As a counterpoint, several Republican lawmakers have raised the alarm that Trump is about to accept a bad deal. This is what may be behind Trump’s statement today that he’s in no rush. Yesterday the deal was “largely negotiated.” Today, “time is on our side” and we “won’t rush.” So, maybe there will be a deal; maybe there won’t. This is how Trump rolls.
If the GOP leadership is worried that President Trump is about to make a bad deal, which would flow from recognizing the limits of what the military can achieve, it could always use its bi-cameral majority to pass a war powers resolution expanding his freedom to use further military force to achieve a better deal. If you can get the enemy to surrender, you don’t need to negotiate with him. You dictate terms.
This sounds more to me like the leadership is trying to distance itself from the President’s fortunes as the mid-term elections augur poorly for them but are irrelevant to the President.
“…the mid-term elections…are irrelevant to the President.”
Talk about misreading the room…Texas, anyone? And the imminent chaos that has and will continue to follow?
Not to put to fine a point on it, but how many times has POTUS made this same announcement: that we are close to a “deal” (not a treaty, or an agreement, or an understanding, mind you).
Recognizing that no source is without its unique “perspective” on this conflict, i am struck by the difference of tone in this report: “US, Iran inch closer to deal to end the war: What to know” (Dateline in May 24, 2026): “But despite optimistic statements from Trump, Iranian officials say major disagreements remain, especially over the status of the Strait of Hormuz, Iran’s nuclear programme and conflicts involving Tehran-backed groups in Lebanon.”
“Iranian officials have confirmed negotiations are ongoing and that some headway has been made. However, they have pushed back against some of Trump’s claims.
…Meanwhile, Iranian state-linked media Fars news agency reported early on Sunday that the agreement would allow Iran to manage the Strait of Hormuz and that Trump’s assertion on the key waterway, through which almost a fifth of the world’s oil shipping once passed, was “inconsistent with reality”.
Just saying…
I don’t believe anything that Trump says. Ever. This may just as likely be another manipulation of the stock market to enrich himself and his mafia.
This is the primary problem with the administration. The routine untruths, manipulations, and lies, mixed, seemingly without reason, with true statements, leads to outright rejection from many people, and adulation from others as they hear what they want to hear and ignore the rest.
Those that reject the administration outright seem to have a different basis than how it has happened with other admins. In the past half dozen dacades, we have seen a lot of ideological rejection, and occasional racism/sexism/religious basis. This seems different. I find it difficult to support even those actions I think beneficial, as the history drives me to look for the ulterior motive, the grift.
It is difficult NOT to look for what’s in it for him, as his entire business career has been a salute to the sunken cost fallacy, backed by nuisance lawsuits to impoverish opponents. But one must still accept that once in a while, truth does happen, and actions, for the right reason or not, may be appropriate and beneficial to the country and the world as a whole. Follow through has been lacking in many cases (good and bad), but this is what we have right now, the backup being, in my opinion, more distasteful.

Task list »
(a) According to the comments on a possible US–Iran deal, what major disagreements do Iranian officials say remain? List all of them.
(b) Pick up the comments on a possible US–Iran deal after their last sentence and continue them.

Data listing »
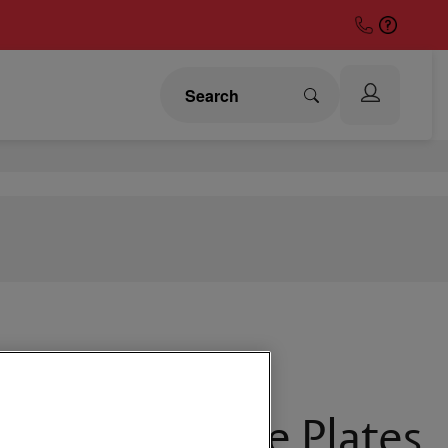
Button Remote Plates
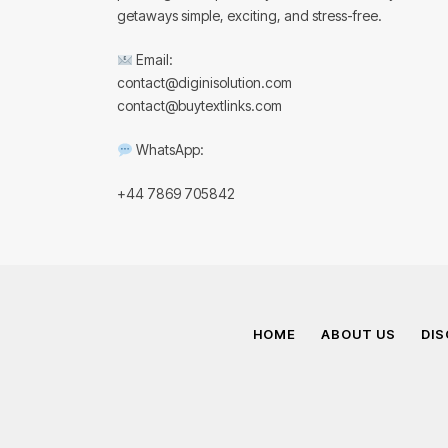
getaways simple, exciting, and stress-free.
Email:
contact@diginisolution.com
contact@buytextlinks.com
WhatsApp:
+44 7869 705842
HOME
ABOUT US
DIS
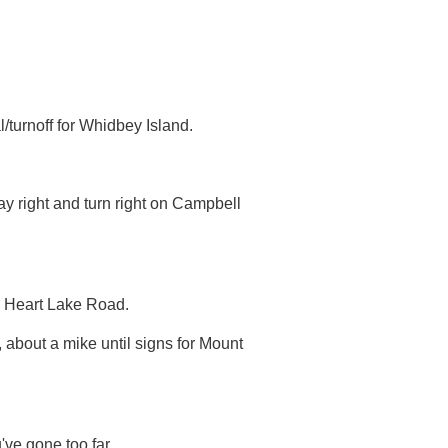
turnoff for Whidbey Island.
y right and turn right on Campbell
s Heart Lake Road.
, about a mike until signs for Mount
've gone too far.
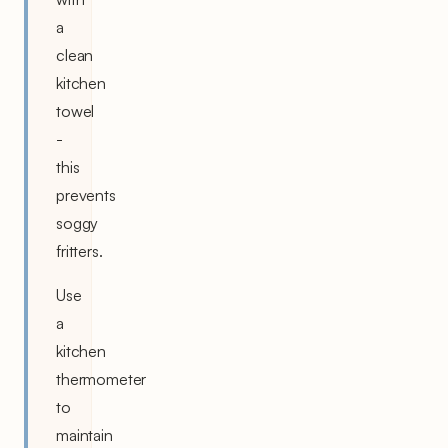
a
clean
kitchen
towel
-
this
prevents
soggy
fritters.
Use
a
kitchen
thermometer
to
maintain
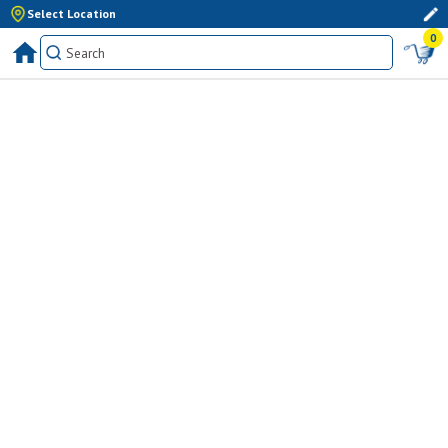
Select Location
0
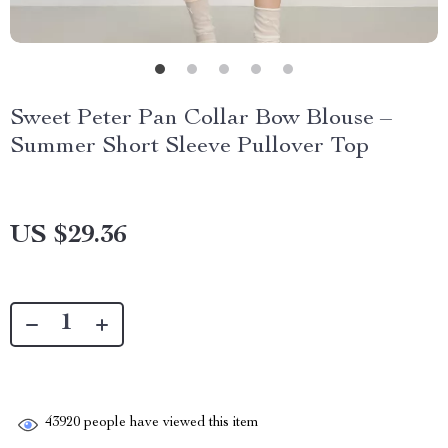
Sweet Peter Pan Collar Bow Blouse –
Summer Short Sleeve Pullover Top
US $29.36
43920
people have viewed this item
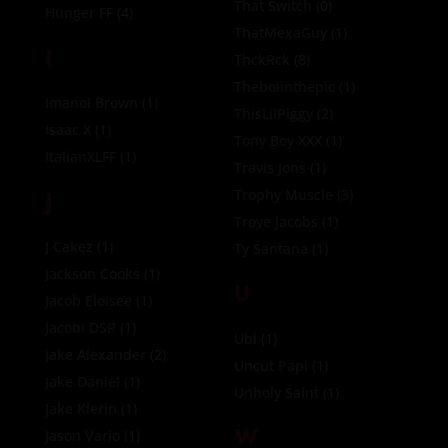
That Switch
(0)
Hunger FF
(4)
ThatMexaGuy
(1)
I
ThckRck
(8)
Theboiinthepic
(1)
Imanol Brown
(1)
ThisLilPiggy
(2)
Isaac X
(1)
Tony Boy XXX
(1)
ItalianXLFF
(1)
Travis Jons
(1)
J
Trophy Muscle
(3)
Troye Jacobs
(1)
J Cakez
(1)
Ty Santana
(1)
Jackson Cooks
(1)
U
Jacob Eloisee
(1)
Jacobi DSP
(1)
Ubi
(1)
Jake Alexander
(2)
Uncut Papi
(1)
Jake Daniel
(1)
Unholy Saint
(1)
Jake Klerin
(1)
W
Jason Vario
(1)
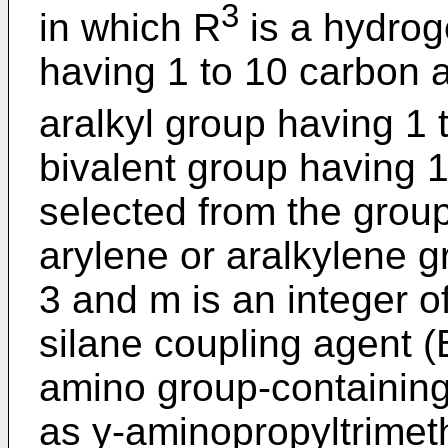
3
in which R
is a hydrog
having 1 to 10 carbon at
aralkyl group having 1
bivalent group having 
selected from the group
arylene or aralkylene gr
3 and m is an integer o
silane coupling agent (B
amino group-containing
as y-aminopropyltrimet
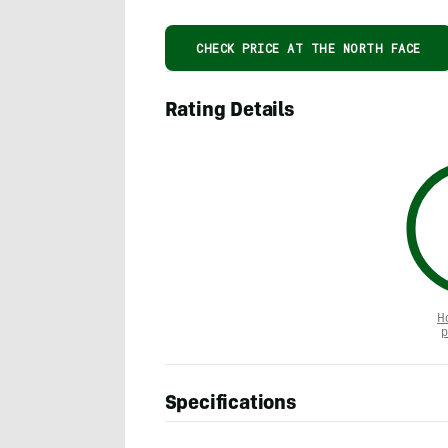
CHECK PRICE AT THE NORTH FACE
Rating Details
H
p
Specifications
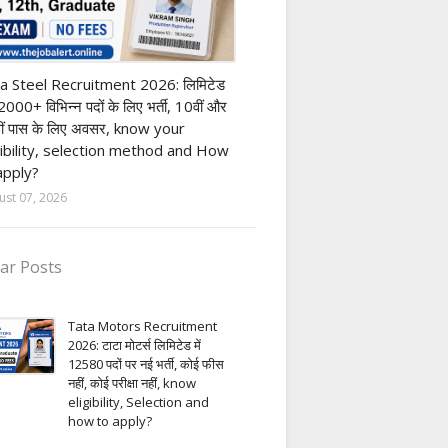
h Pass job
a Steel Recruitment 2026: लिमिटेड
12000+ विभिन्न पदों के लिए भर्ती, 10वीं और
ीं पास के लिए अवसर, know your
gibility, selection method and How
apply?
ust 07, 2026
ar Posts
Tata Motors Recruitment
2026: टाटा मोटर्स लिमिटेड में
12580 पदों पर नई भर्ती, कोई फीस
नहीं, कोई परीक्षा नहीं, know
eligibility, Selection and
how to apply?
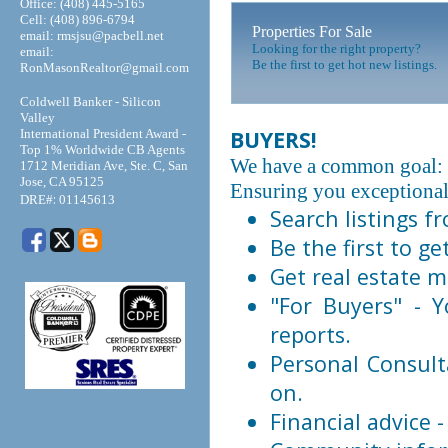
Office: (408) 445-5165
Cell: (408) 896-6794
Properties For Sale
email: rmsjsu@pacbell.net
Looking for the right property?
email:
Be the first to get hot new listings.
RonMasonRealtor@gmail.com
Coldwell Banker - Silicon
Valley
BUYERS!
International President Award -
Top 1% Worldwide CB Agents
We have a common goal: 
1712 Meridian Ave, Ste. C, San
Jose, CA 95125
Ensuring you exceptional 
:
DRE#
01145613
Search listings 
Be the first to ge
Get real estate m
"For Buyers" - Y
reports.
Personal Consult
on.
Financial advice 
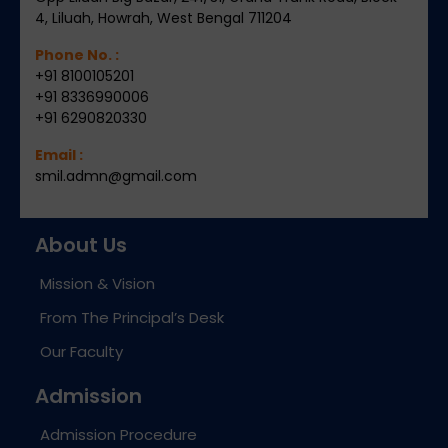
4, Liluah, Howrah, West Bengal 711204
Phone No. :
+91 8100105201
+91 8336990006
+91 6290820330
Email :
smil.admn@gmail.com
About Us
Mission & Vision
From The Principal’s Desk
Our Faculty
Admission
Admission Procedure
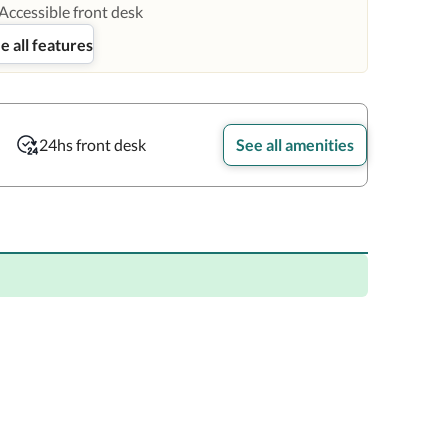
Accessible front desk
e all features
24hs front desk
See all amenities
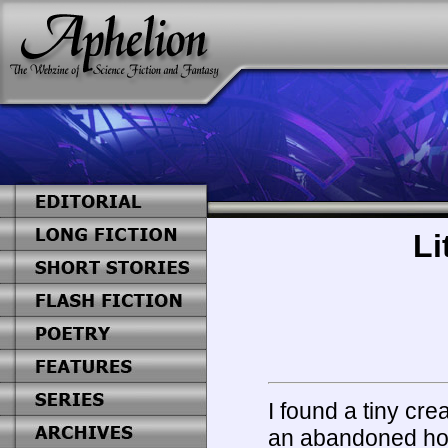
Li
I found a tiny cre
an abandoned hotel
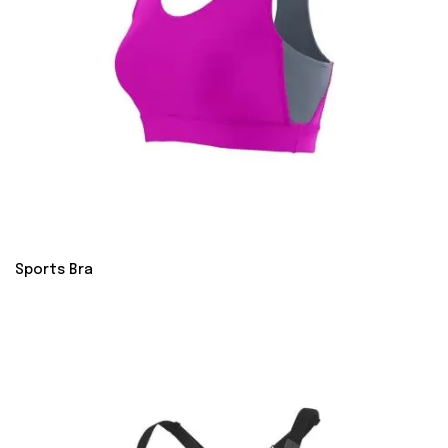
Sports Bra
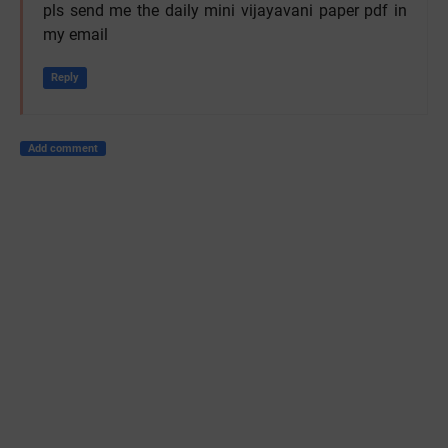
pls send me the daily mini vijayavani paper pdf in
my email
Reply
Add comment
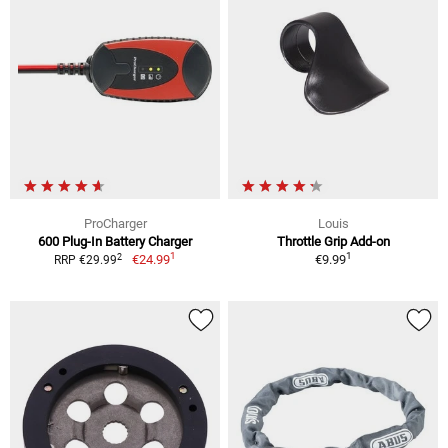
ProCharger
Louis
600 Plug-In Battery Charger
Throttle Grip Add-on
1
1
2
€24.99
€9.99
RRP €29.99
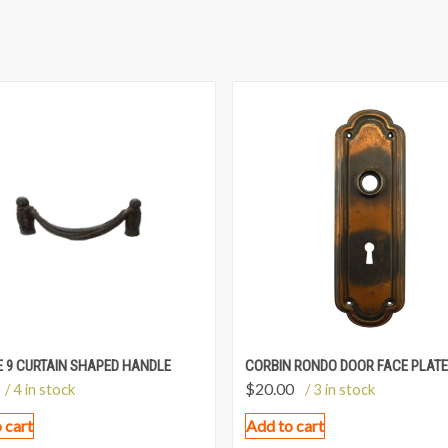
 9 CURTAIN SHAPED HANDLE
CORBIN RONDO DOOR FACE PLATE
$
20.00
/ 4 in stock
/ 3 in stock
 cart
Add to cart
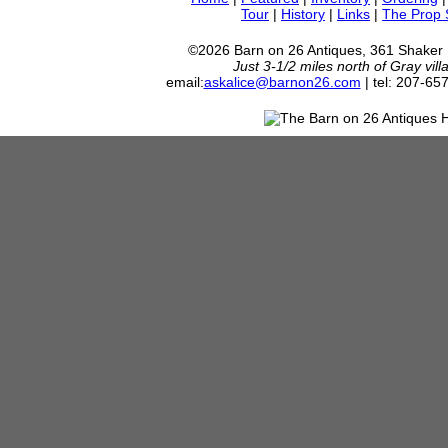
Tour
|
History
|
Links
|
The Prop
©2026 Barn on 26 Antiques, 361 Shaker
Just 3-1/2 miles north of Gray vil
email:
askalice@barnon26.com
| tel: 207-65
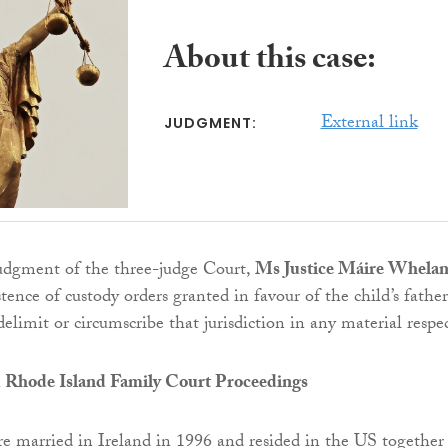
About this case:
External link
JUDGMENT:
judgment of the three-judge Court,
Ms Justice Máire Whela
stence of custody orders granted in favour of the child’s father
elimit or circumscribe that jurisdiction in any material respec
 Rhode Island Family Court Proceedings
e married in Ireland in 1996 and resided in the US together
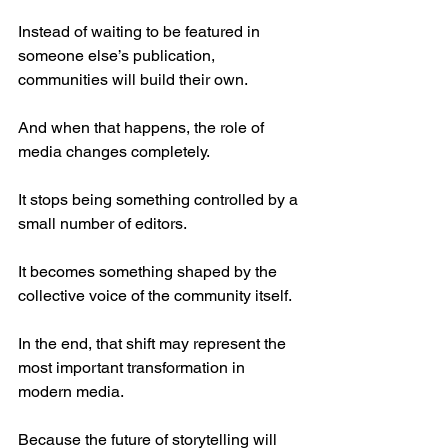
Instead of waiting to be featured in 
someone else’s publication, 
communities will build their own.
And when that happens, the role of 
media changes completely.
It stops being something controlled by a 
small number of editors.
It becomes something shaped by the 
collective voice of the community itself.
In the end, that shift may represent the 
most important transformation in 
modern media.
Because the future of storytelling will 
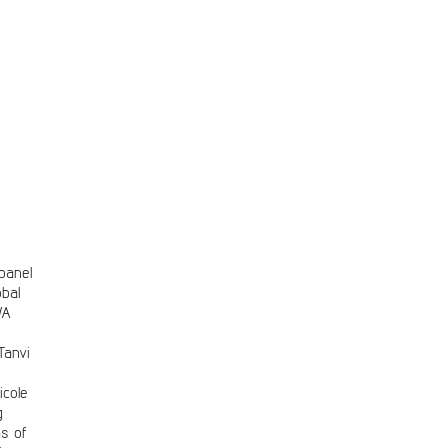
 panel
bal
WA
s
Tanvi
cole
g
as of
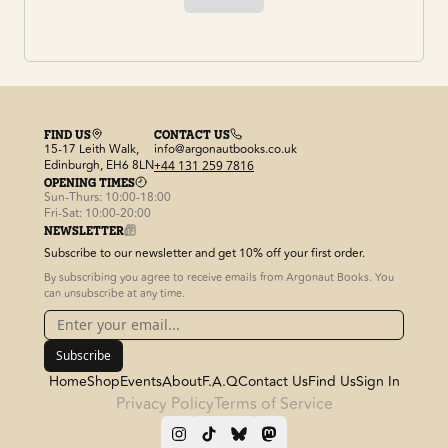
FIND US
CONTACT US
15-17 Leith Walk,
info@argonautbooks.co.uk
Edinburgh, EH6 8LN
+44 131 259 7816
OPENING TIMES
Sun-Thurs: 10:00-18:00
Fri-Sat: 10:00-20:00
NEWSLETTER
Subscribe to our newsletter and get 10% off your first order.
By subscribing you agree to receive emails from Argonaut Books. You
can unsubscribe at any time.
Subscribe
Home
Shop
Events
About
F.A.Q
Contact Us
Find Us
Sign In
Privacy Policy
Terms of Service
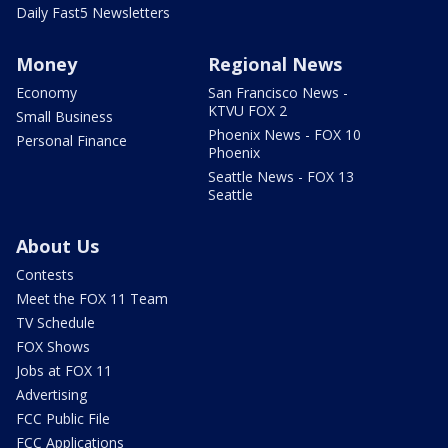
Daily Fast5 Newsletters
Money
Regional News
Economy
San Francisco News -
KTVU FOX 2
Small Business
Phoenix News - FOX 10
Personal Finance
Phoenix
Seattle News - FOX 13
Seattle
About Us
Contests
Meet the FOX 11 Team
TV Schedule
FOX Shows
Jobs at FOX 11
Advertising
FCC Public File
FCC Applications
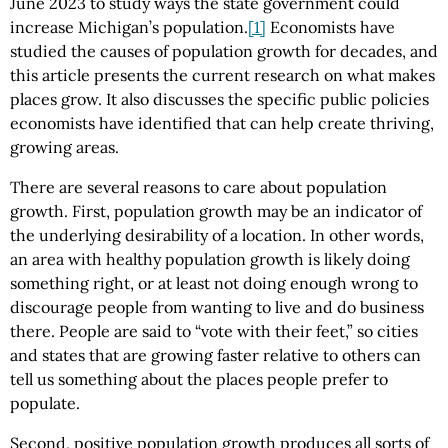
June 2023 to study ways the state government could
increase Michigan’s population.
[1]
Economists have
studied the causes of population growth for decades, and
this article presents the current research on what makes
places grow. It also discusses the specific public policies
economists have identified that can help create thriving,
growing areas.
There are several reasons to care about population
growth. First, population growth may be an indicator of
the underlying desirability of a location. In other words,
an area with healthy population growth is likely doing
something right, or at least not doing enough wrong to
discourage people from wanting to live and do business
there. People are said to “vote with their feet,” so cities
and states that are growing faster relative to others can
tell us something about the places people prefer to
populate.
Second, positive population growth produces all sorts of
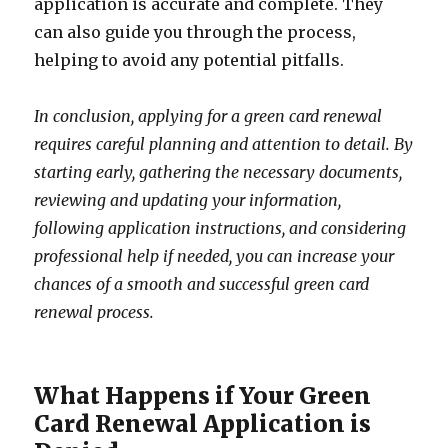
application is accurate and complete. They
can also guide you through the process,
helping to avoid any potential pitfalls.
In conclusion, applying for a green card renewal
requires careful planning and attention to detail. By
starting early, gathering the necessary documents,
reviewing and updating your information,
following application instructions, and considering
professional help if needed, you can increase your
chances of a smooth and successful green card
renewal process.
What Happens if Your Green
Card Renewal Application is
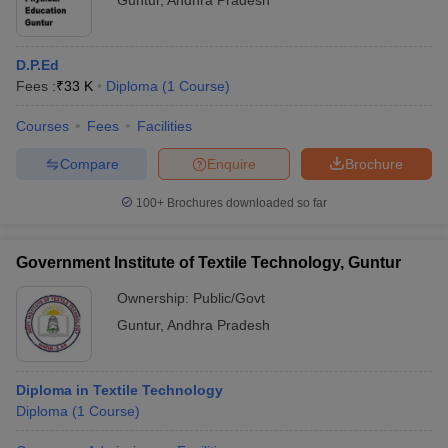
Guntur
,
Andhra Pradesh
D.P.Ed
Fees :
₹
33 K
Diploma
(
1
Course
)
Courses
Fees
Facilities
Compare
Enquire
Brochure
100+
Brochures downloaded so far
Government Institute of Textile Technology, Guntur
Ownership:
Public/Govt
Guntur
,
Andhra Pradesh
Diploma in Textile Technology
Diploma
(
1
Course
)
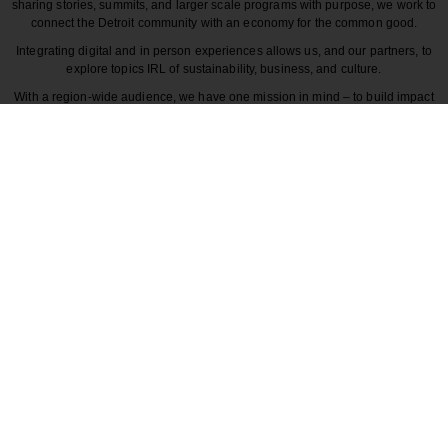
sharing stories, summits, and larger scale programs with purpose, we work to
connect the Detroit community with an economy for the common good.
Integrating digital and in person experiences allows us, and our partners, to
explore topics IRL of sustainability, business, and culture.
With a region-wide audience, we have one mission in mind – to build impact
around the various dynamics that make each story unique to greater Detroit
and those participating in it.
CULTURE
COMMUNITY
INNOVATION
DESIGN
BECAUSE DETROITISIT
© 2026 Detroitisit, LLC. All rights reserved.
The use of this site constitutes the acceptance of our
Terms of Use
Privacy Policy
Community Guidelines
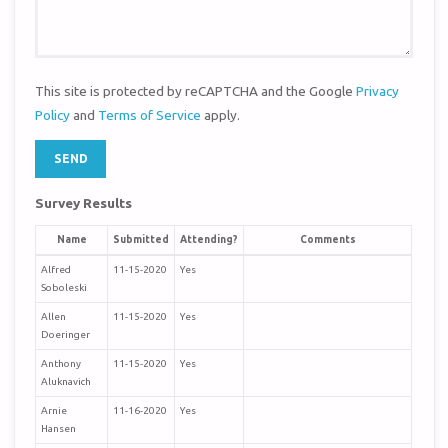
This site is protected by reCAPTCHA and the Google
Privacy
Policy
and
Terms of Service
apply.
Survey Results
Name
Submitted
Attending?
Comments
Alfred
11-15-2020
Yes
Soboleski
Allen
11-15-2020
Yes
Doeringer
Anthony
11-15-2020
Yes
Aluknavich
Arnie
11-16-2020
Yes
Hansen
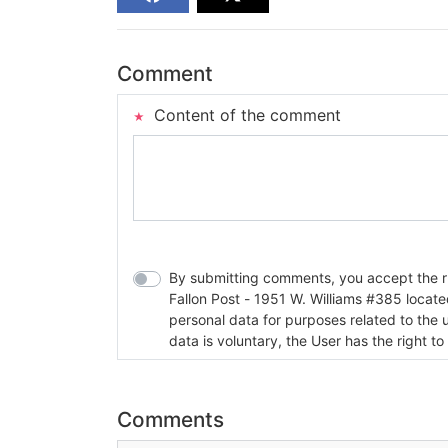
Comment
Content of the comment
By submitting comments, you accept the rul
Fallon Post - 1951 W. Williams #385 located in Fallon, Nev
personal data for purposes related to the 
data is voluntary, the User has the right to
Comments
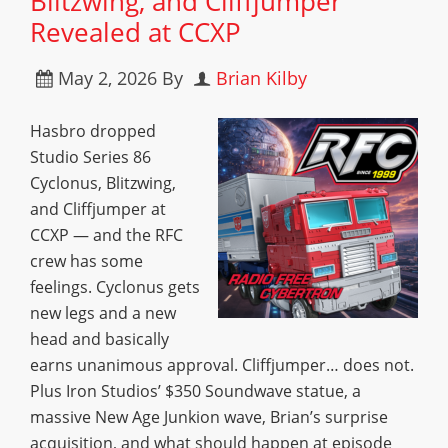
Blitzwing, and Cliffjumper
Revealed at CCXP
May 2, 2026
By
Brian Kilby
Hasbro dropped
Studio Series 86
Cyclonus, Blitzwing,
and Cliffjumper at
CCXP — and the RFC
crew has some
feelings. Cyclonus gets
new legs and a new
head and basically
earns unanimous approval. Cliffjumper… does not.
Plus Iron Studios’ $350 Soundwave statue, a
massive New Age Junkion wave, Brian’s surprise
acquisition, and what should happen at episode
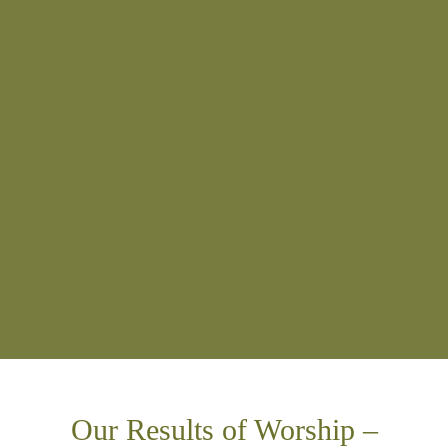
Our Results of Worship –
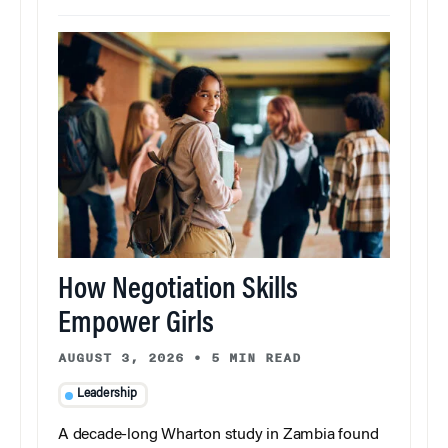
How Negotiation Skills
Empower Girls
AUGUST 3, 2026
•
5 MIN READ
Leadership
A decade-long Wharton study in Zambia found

Results in order »
(a)
- The status of the Strait of Hormuz
- Iran's nuclear programme
- Conflicts involving Tehran-backed groups in Lebanon

(b)
Serious question: who is is doing our negotiation?
This is not trivial. Trump regards himself as a master deal-maker, and one imagines that he considers his envoys, drawn from the business world, to be the same. And the business world is indeed a rough and tumble, no-holds-barred world, which does not take into account the human costs of their actions. (Of course making people unemployed is not the same as killing them: let’s not take this too far.)
The Iranians consider themselves master bargainers. Centuries in the Middle-East can do that to you, especially if you have been playing off the great powers for some time. But there are several major differences between the types of negotiations that each side feels that it is conducting. America is in this for the short term. This is one of the weaknesses of democracy without a strong, principled leader. And Iran believes that, because of this, they can hold out for some years. In any event, the Muslims look upon the Western nations as Crusaders, and they are willing to make concessions for the short term, always with an eye on the long term.
And there is one other thing. The Islamic Republic of Iran is a religious government. And by Islamic law, a treaty with non-Muslims is not binding: they may deceive the infidels and break the agreement at any time. Of course, many in the naive West will not believe that, considering it “Islamophobia”, but any scholar of Islamic law will confirm that.
So what worries me is that we have a naive West confronting a cynical Iran in these negotiations, and moreover, a West that believes that the clock is ticking toward elections. And the politicians leading the West are far more concerned for their own power than that of their countries. That is also true of Iran, but their power comes from the barrel mod a gun, and as Masih reminds us, they do not hesitate to use it.
Thank you for the explanation. You made a couple of vital points that hasn’t occurred to me. May I share them with friends?
Hadn’t, not hasn’t
Trump’s contracts are not binding either. What is bankruptcy but a broken promise?
Article I, Section 8, Clause 4 of the U.S. Constitution, grants Congress the power “To establish . . . uniform Laws on the subject of Bankruptcies throughout the United States.”
That people use bankruptcy laws to game the system is reprehensible, but they are essential to the health of the economy.
@John D. above but others weigh in.
There is a subtle but important contradiction implicit in your post that I hear frequently. For those who wish for toppling the oppressive, theocratic Iranian regime for the sake of freeing the Iranian people (we all want that), who will do it? The US at least had the guts (bravado? stupidity?) to do something different after half a century of Iranian proxy war against Israel by striking Iran directly and killing Khomanei and top government officials. Technically, that was illegal under international law but we took the risk anyway with the hope of denuclearizing Iran, giving the Iranian people a prayer of toppling their theocratic regime, and stopping Iran from arming proxies that constantly strike Israel. The air campaign (at great cost to US taxpayers) was insufficient which means boots on the ground would be needed.
I’m not criticizing you specifically but wondering what would’ve been your approach to the Iran problem (nuclear weapons development, attacking Israel, and oppressing their people)?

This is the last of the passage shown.